Algorithm space complexity requirements. Common ID3 and C4.5 algorithms are limited sample of main memory resident , because training sample in between main memory and cache be swapped out , the decision tree algorithm may become inefficient.
Algorithm time complexity requirements. The face of the number of samples is a lot of , as well as the number of attributes for each sample the number of values for each attribute are many and complex, and decision tree algorithms often require multiple scans the entire database , thus improving algorithm scalability , reducing algorithm time is crucial . [ 9 ]
Often people will use relevant indicators of a decision tree algorithm to evaluate , to reflect the relative merits of different algorithms . Decision Tree Algorithm evaluation mainly in the following aspects: tree size , the algorithm accuracy, complexity of the algorithm , the algorithm robustness , scalability algorithm , the algorithm can interpretability .
Tree size. Generating the decision tree , the guaranteed performance requirements of the case , always try to reduce the size of the tree , the size tree has two metrics : internal nodes of nodes and leaves . Generate more simple decision tree , classification and prediction ability is stronger . [ 3 ]
Algorithm accuracy. The so-called decision tree algorithm accuracy rate refers to the classification accuracy.
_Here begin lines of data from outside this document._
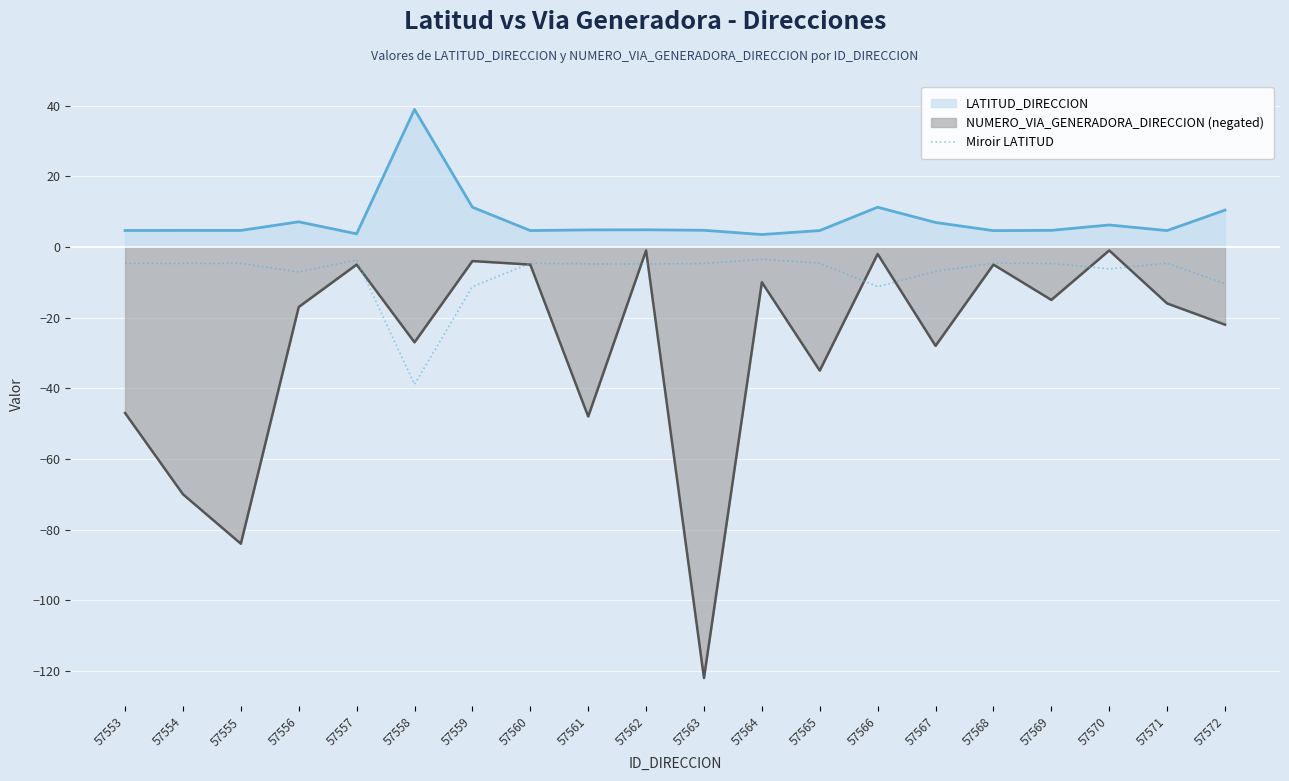

What is the average value?

-7.5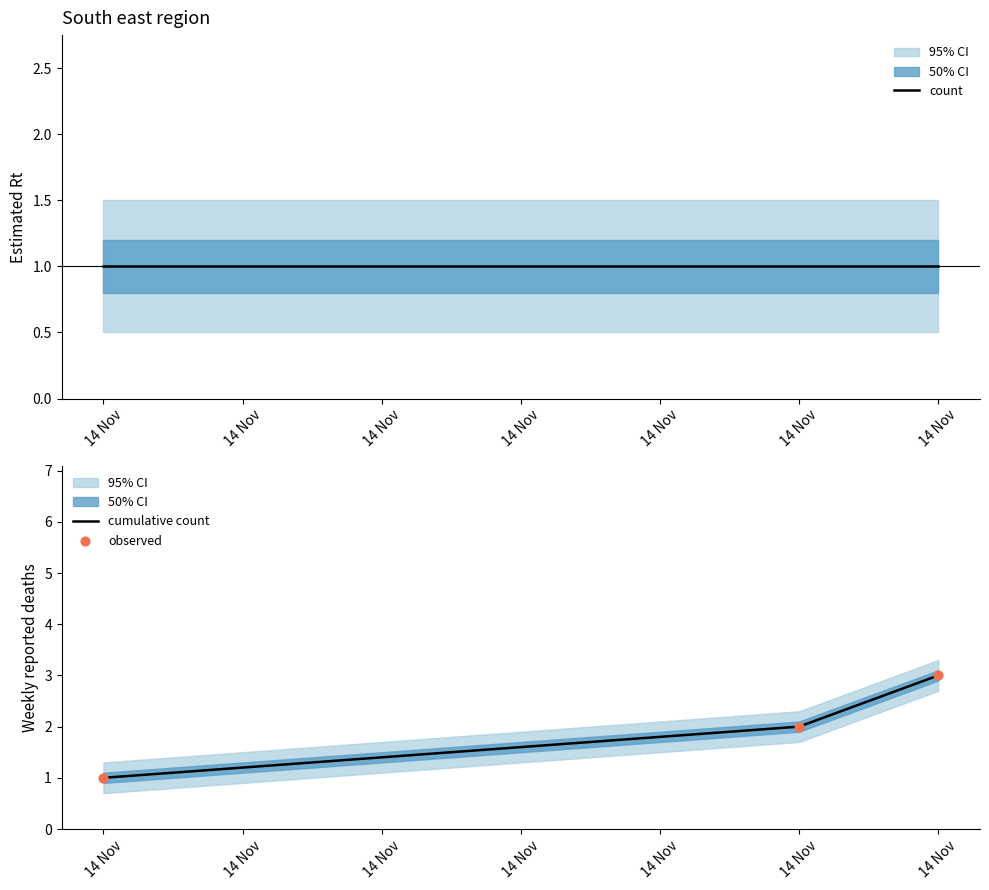

How many values in the cumulative count series are below 2?

1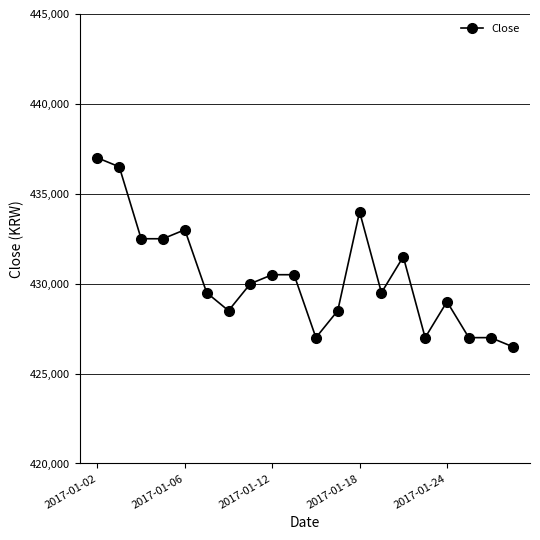

What is the value of the 1st point from the left?

437000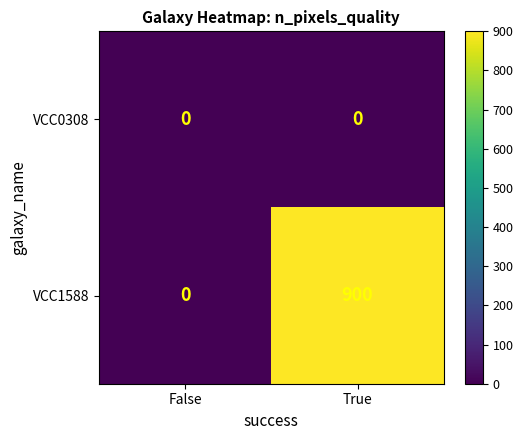

Which series has the widest spread of values?

VCC1588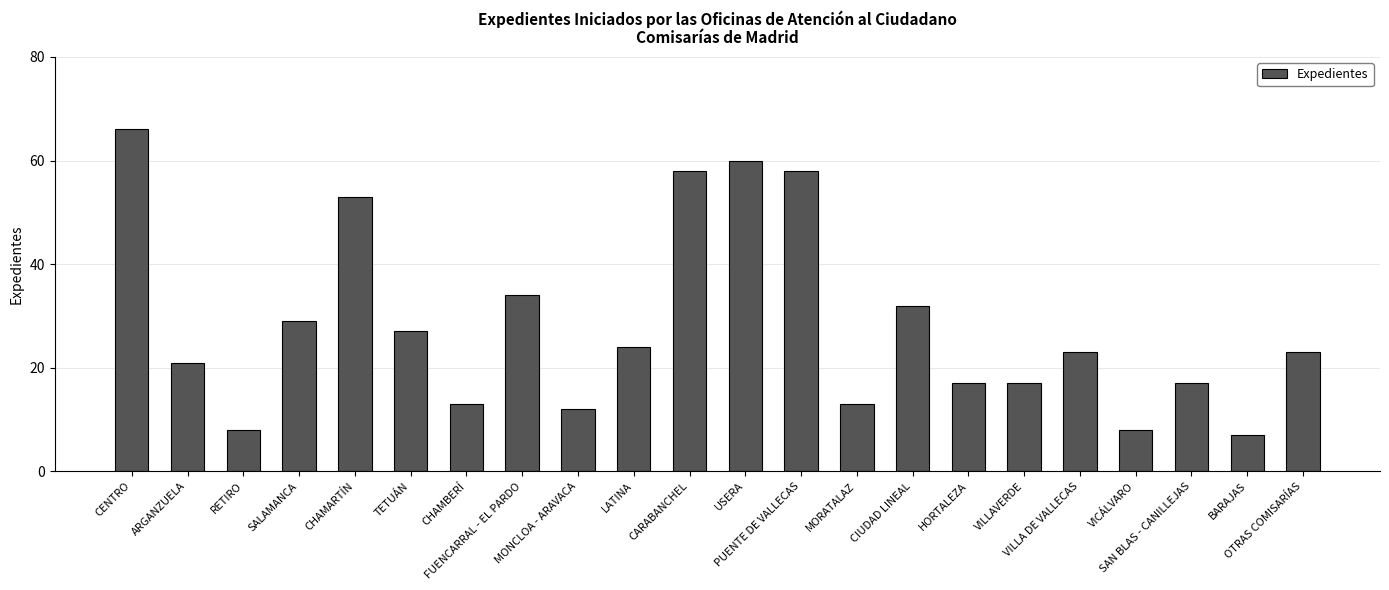

What is the smallest value displayed?

7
It is to test the concentration of misclassified records measured as a percentage of total records . Improve the accuracy of decision tree pruning techniques , mainly through increased. [ 5 ]
Complexity of the algorithm . Computational complexity depends on the specific implementation details and hardware environment, in data mining , the operation object is a huge database , so space and time complexity of the problem will be a very important aspect .
Algorithm robustness . Decision tree algorithm robustness mainly involves the given data contains noise data , there is a vacancy or the data values, decision tree algorithm can effectively deal with these data , in order to ensure the correctness of classification prediction .
Algorithm scalability. Decision tree algorithm mainly involves massive data scalability , decision tree from a large dataset can quickly and accurately find hidden in one of the main classification rules .
Algorithm interpretability . Decision tree is an expression of knowledge , extracted from the generated decision tree classification rules should be clear and easy to understand , the only way it makes sense decision tree algorithm .
本论文由英语论文网提供整理,提供论文代写,英语论文代写,代写论文,代写英语论文,代写留学生论文,代写英文论文,留学生论文代写相关核心关键词搜索。